I (い in hiragana or イ in katakana) is one of the Japanese kana each of which represents one mora. い is based on the sōsho style of the kanji character 以, and イ is from the radical (left part) of the kanji character 伊. In the modern Japanese system of sound order, it occupies the second position of the syllable chart, between あ and う. Additionally, it is the first letter in Iroha, before ろ.  Both represent the sound .  In the Ainu language, katakana イ is written as y in their Latin-based syllable chart, and a small ィ after another katakana represents a diphthong.

Variant forms
Like other vowels, scaled-down versions of the kana (ぃ, ィ) are used to express sounds foreign to the Japanese language, such as フィ (fi). In some Okinawan writing systems, a small ぃ is also combined with the kana く (ku) and ふ to form the digraphs くぃ kwi and ふぃ hwi respectively, although the Ryukyu University system uses the kana ゐ/ヰ instead.

Origin
い comes from the left part of the Kanji 以, while イ originates from the left part of the Kanji 伊. An alternate form - 𛀆, based on the full cursive form of 以 is one of the most common hentaigana, as it merged with い late in the development of modern Japanese writing.

Stroke order

The Hiragana い is made in two strokes:
At the top left, a curved vertical stroke, ending with a hook at the bottom.
At the top right, a shorter stroke, slightly curving in the opposite direction.

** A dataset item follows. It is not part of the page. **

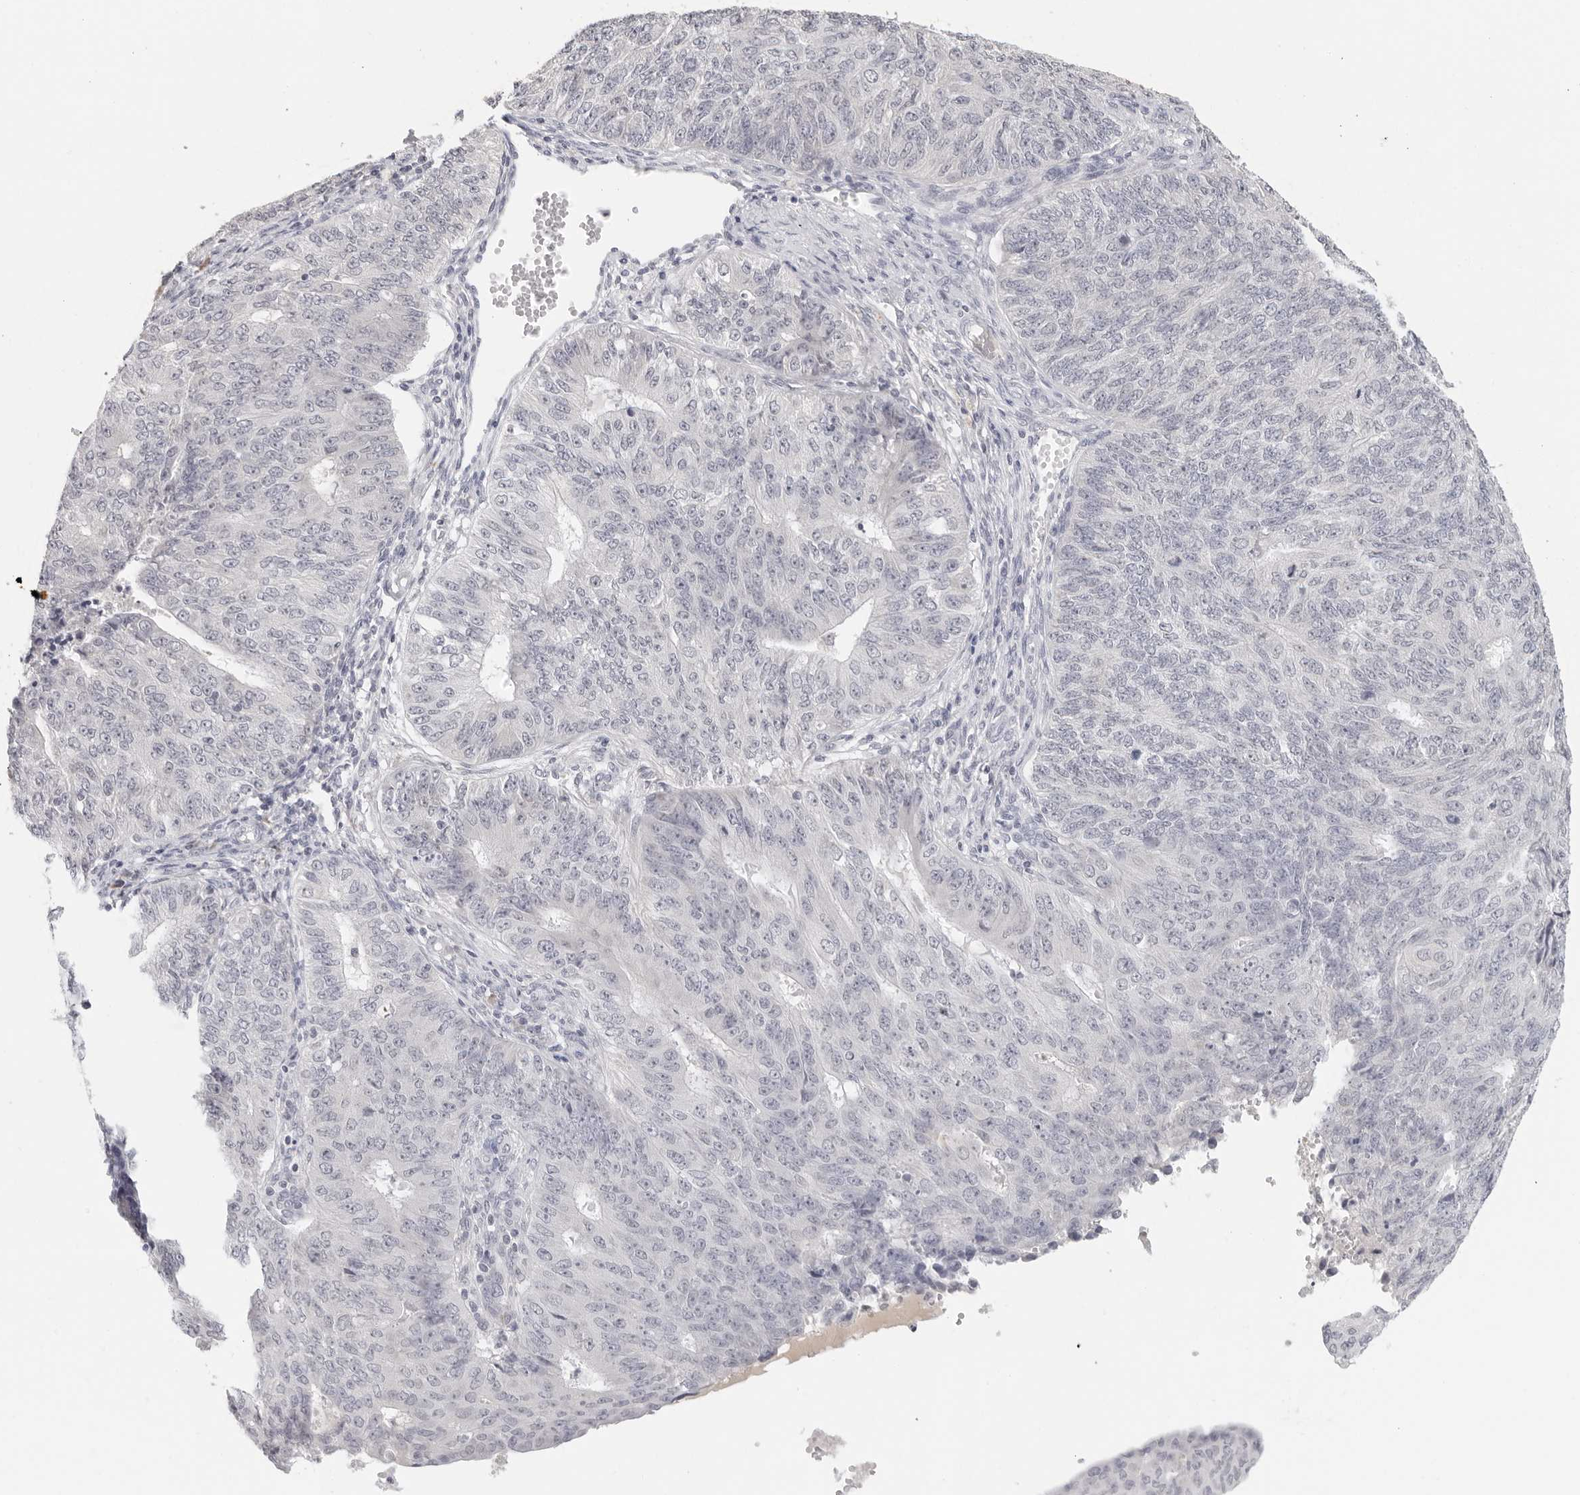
{"staining": {"intensity": "negative", "quantity": "none", "location": "none"}, "tissue": "endometrial cancer", "cell_type": "Tumor cells", "image_type": "cancer", "snomed": [{"axis": "morphology", "description": "Adenocarcinoma, NOS"}, {"axis": "topography", "description": "Endometrium"}], "caption": "This is a histopathology image of immunohistochemistry staining of endometrial cancer (adenocarcinoma), which shows no positivity in tumor cells. (Stains: DAB (3,3'-diaminobenzidine) immunohistochemistry with hematoxylin counter stain, Microscopy: brightfield microscopy at high magnification).", "gene": "EDN2", "patient": {"sex": "female", "age": 32}}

The Katakana イ is made in two strokes:
At the top, a curved diagonal line going from right to left.
In the center of the last stroke, a vertical line going down.

Other communicative representations

 Full Braille representation

 When lengthening "-i" or "-e" syllables in Japanese braille, a chōon is always used, as is standard in katakana orthography, instead of adding the い / イ kana.